Small business optimism soars in NFIB December survey
Posted January 10
UPBEAT OUTLOOK: Company owners' expectations for the economy surged after the election to the highest level since December 2004, the National Federation of Independent Business said Tuesday. The advocacy group said its Index of Small Business Optimism, compiled from a survey of 619 members, gained 7.4 points to 105.8 last month.
The number of owners who expect the economy to improve shot up 38 percentage points, while the number who expect their sales to rise increased 20 points. Since the recession, the components of the index have generally moved up only a few points at a time.

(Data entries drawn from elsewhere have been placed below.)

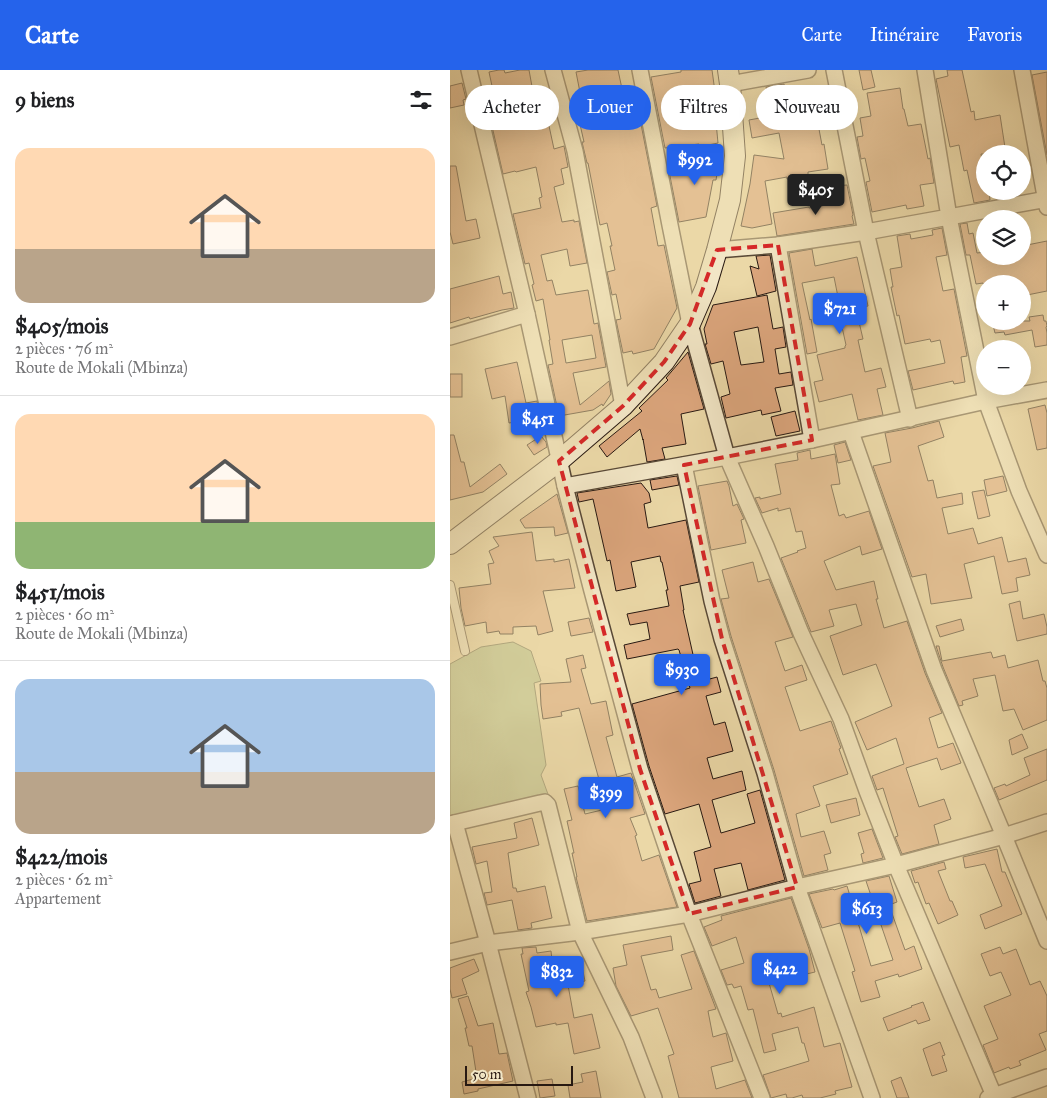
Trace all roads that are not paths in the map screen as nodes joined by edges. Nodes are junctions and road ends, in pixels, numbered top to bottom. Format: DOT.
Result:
graph roads {
  1 [pos="469,70"];
  2 [pos="553,70"];
  3 [pos="640,70"];
  4 [pos="808,70"];
  5 [pos="834,70"];
  6 [pos="926,70"];
  7 [pos="1022,70"];
  8 [pos="729,77"];
  9 [pos="1046,202"];
  10 [pos="949,217"];
  11 [pos="866,232"];
  12 [pos="778,245"];
  13 [pos="718,250"];
  14 [pos="527,314"];
  15 [pos="690,324"];
  16 [pos="450,337"];
  17 [pos="1047,390"];
  18 [pos="986,401"];
  19 [pos="623,406"];
  20 [pos="910,419"];
  21 [pos="851,432"];
  22 [pos="812,440"];
  23 [pos="726,457"];
  24 [pos="559,461"];
  25 [pos="684,465"];
  26 [pos="565,486"];
  27 [pos="450,544"];
  28 [pos="1047,555"];
  29 [pos="450,585"];
  30 [pos="464,652"];
  31 [pos="1047,822"];
  32 [pos="452,824"];
  33 [pos="1004,836"];
  34 [pos="896,865"];
  35 [pos="797,887"];
  36 [pos="689,914"];
  37 [pos="580,932"];
  38 [pos="1047,940"];
  39 [pos="488,943"];
  40 [pos="450,952"];
  41 [pos="1047,1077"];
  42 [pos="993,1097"];
  43 [pos="528,1098"];
  44 [pos="654,1098"];
  45 [pos="762,1098"];
  46 [pos="872,1098"];
  1 -- 14 [label="street"];
  2 -- 19 [label="street"];
  3 -- 15 [label="street"];
  4 -- 8 [label="street"];
  5 -- 11 [label="street"];
  6 -- 10 [label="street"];
  7 -- 9 [label="street"];
  8 -- 13 [label="street"];
  9 -- 10 [label="street"];
  10 -- 11 [label="street"];
  10 -- 18 [label="street"];
  11 -- 12 [label="street"];
  11 -- 20 [label="street"];
  12 -- 13 [label="street"];
  12 -- 22 [label="street"];
  13 -- 15 [label="street"];
  14 -- 16 [label="street"];
  14 -- 24 [label="street"];
  15 -- 19 [label="street"];
  15 -- 23 [label="street"];
  17 -- 18 [label="street"];
  18 -- 20 [label="street"];
  18 -- 28 [label="street"];
  19 -- 24 [label="street"];
  20 -- 21 [label="street"];
  21 -- 22 [label="street"];
  21 -- 33 [label="street"];
  22 -- 23 [label="street"];
  23 -- 25 [label="street"];
  23 -- 34 [label="street"];
  24 -- 26 [label="street"];
  24 -- 27 [label="street"];
  25 -- 26 [label="street"];
  25 -- 35 [label="street"];
  26 -- 36 [label="street"];
  29 -- 30 [label="lane"];
  31 -- 33 [label="street"];
  32 -- 37 [label="street"];
  32 -- 39 [label="street"];
  33 -- 34 [label="street"];
  33 -- 38 [label="street"];
  34 -- 35 [label="street"];
  34 -- 42 [label="street"];
  35 -- 36 [label="street"];
  35 -- 46 [label="street"];
  36 -- 37 [label="street"];
  36 -- 45 [label="street"];
  37 -- 39 [label="street"];
  37 -- 44 [label="street"];
  39 -- 40 [label="street"];
  39 -- 43 [label="street"];
  41 -- 42 [label="street"];
}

THE BIG PICTURE: The survey was in line with one taken by Wells Fargo & Co. immediately after Republican Donald Trump was elected president, which showed small business owners were feeling more upbeat. It also fit with a report by Thomson Reuters and PayNet that showed small businesses took out more loans and leases in November, a sign that owners felt more comfortable taking on debt.
WHAT ABOUT JOBS: The NFIB report, like one last week from payroll provider ADP, showed that owners aren't in a rush to hire even as they're feeling more optimistic. NFIB members said they added 0.01 workers per company, a minimal increase. The number of owners who plan to hire rose 1 percentage point to 16 percent.
ADP reported that its small business customers added just 18,000 jobs in December. For the year, they averaged nearly 63,000 a month for all of 2016.
Many owners have said in surveys they won't hire until their revenue has increased to a level that justifies taking on more staffers.